Desde o fim de setembro, a responsabilidade pelo pagamento se transformou em alvo de um “jogo de empurra”, enquanto os segurados ficam em um limbo. “Com o fim do prazo previsto na Lei 13.876 de 2019, o pagamento das perícias judiciais passa a ser de competência do Poder Judiciário”, informou o Ministério do Trabalho e Previdência ao Estadão.
Enquanto isso, o Conselho da Justiça Federal (CJF) afirma em comunicado que “para as nomeações de peritos ocorridas após 23/9/2021, os pagamentos respectivos somente poderão ocorrer caso seja aprovada lei autorizando a continuidade do pagamento pelo Executivo”. Ou seja, o órgão ignora a possibilidade de o próprio Judiciário retomar os desembolsos.
Segundo apurou o Estadão com fontes do governo, o impasse se dá porque o Judiciário usou o espaço no Orçamento para realizar outras despesas, que teriam agora que ser cortadas para abrir caminho à retomada dos repasses. De acordo com um integrante do governo, a despesa “é claramente do Judiciário”, mas não querem pagar para não reduzir seu espaço no teto de gastos, regra fiscal que limita o avanço das despesas à inflação.
De acordo com essa fonte, o Executivo aceita assumir a despesa, mas com condições, e busca apoio ao projeto de lei 3.914, de 2020. Aprovado pela Comissão de Constituição e Justiça e de Cidadania (CCJ), da Câmara dos Deputados, em agosto, a proposta transfere o pagamento da perícia médica para o autor da ação a partir de 2022. A proposta livra famílias de baixa renda da despesa. Como o parecer da comissão era conclusivo, o texto foi enviado diretamente ao Senado.
Na Casa, o projeto chegou a entrar em pauta, mas foi retirado. O texto foi criticado durante sessão de debate convocada pelos senadores e está sem relator desde que o senador Luis Carlos Heinze (Progressistas-RS) deixou o projeto.

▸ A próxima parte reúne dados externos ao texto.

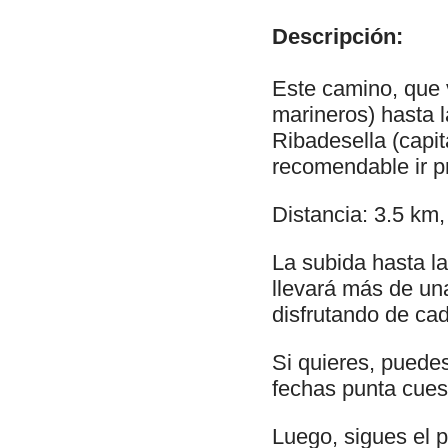
Descripción:
Este camino, que v
marineros) hasta l
Ribadesella (capit
recomendable ir pr
Distancia: 3.5 km,
La subida hasta la
llevará más de un
disfrutando de cad
Si quieres, puedes
fechas punta cuest
Luego, sigues el p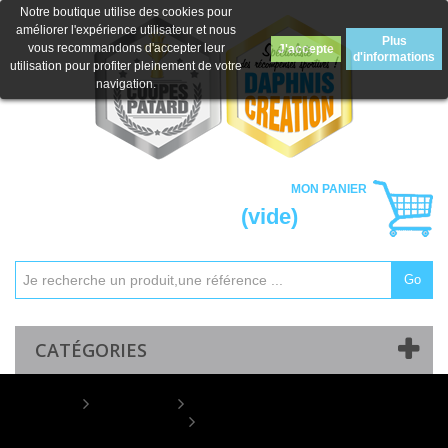
Notre boutique utilise des cookies pour
améliorer l'expérience utilisateur et nous
Plus
vous recommandons d'accepter leur
J'accepte
d'informations
utilisation pour profiter pleinement de votre
navigation.
MON PANIER
(vide)
Go
Mon compte
Contactez-nous
CATÉGORIES
Home
COUPES
Coupes "Prestiges"
Coupe Prestige Métal : 5811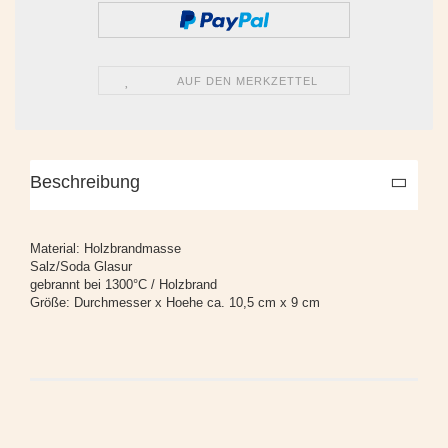
AUF DEN MERKZETTEL
Beschreibung
Material: Holzbrandmasse
Salz/Soda Glasur
gebrannt bei 1300°C / Holzbrand
Größe: Durchmesser x Hoehe ca. 10,5 cm x 9 cm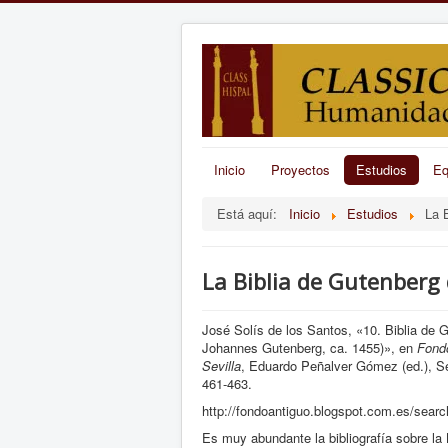
Inicio
Proyectos
Estudios
Eq
Está aquí:
Inicio
Estudios
La B
La Biblia de Gutenberg d
José Solís de los Santos, «10. Biblia de
Johannes Gutenberg, ca. 1455)», en
Fondo
Sevilla
, Eduardo Peñalver Gómez (ed.), Sev
461-463.
http://fondoantiguo.blogspot.com.es/searc
Es muy abundante la bibliografía sobre la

Procurado, o Ministério do Trabalho e Previdência informou que, “com o fim do prazo previsto na Lei 13.876 de 2019, o pagamento das perícias judiciais passa a ser de competência do Poder Judiciário”. A pasta relatou que “a dotação atual na ação orçamentária de pagamento das perícias judiciais é de R$ 336,4 milhões, tendo sido empenhados (primeira etapa do pagamento, uma espécie de autorização) R$ 191,3 milhões e efetivamente pagos R$ 184,2 milhões”. O Ministério da Economia foi procurado, mas não se manifestou.